El límite de las provincias de Salta y Jujuy se establece en Abra del Cóndor, a 3940 msnm. Un cartel indicador da cuenta del hito, justo al borde del camino. No son pocas las ocasiones en las que el micro se desplaza por esos bordes frágiles de pedregullo y tierra. Por momentos el vértigo es inevitable. Y entonces, la mejor opción es entregarse a la confianza en la destreza del chofer.
El camino está lleno de curvas y contracurvas. Hay que atravesar arroyos y ríos. Pero no hay puentes. Los colectivos hunden sus ruedas en el combo de piedras, cauce y sedimentos. Si el río crece, atravesar el río se vuelve una misión imposible.

REGISTROS PROPORCIONADOS »
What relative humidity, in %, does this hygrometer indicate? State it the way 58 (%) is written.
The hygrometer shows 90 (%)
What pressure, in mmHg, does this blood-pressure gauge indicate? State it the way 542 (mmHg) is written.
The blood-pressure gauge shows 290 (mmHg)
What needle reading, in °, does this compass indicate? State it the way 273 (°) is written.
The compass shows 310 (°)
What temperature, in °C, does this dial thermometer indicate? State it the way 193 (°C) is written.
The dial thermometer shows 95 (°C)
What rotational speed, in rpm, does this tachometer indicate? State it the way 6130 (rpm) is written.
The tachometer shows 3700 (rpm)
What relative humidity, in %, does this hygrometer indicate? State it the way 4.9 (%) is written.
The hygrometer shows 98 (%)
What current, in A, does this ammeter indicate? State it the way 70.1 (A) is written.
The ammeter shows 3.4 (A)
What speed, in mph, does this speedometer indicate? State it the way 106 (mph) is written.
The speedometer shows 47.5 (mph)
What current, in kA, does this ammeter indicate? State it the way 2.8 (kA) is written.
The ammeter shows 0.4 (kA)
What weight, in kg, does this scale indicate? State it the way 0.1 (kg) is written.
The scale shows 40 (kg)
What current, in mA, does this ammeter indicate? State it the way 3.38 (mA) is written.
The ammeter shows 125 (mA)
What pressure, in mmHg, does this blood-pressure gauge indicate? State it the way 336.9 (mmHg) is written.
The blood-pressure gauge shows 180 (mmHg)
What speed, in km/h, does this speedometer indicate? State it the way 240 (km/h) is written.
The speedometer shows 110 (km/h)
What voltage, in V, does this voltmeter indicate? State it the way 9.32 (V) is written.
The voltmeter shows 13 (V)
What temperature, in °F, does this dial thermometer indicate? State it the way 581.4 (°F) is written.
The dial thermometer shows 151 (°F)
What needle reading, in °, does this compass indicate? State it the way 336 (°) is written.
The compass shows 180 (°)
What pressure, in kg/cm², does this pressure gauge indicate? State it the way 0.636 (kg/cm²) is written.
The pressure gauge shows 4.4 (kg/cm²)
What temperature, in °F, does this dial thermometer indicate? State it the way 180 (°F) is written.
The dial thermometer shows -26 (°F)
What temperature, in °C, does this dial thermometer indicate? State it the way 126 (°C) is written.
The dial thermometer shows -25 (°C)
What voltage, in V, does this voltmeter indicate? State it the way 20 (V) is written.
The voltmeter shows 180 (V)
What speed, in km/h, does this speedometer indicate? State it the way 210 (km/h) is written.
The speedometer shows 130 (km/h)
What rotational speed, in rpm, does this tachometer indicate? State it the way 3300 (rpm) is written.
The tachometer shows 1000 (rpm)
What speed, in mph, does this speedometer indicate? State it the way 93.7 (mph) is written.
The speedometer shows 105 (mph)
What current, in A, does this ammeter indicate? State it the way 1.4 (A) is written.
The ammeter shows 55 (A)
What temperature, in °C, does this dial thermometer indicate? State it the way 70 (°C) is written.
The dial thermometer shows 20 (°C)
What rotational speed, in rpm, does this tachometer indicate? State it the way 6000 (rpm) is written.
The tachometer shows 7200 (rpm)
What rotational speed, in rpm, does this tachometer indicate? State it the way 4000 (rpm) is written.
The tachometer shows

QUÉ HACER »
A – ¿Puedes copiar del texto sobre el camino entre Salta y Jujuy el fragmento que va desde "El límite de" hasta "destreza del chofer."?
B – ¿Cómo quedaría en forma de lista, con sus datos principales, el párrafo del texto sobre el camino entre Salta y Jujuy que empieza con "El camino está lleno de curvas"?
C – Según el texto sobre el camino entre Salta y Jujuy, ¿por qué la mejor opción es confiar en la destreza del chofer? Responde en una a tres oraciones.

TUS RESPUESTAS »
A –
El límite de las provincias de Salta y Jujuy se establece en Abra del Cóndor, a 3940 msnm. Un cartel indicador da cuenta del hito, justo al borde del camino. No son pocas las ocasiones en las que el micro se desplaza por esos bordes frágiles de pedregullo y tierra. Por momentos el vértigo es inevitable. Y entonces, la mejor opción es entregarse a la confianza en la destreza del chofer.

B –
- El camino tiene muchas curvas y contracurvas.
- Hay que atravesar arroyos y ríos, pero no hay puentes.
- Los colectivos hunden sus ruedas en piedras, cauce y sedimentos.
- Si el río crece, cruzarlo se vuelve imposible.

C – Porque muchas veces el micro avanza por bordes frágiles de pedregullo y tierra, y por momentos el vértigo es inevitable. Por eso lo mejor es entregarse a la confianza en la destreza del chofer.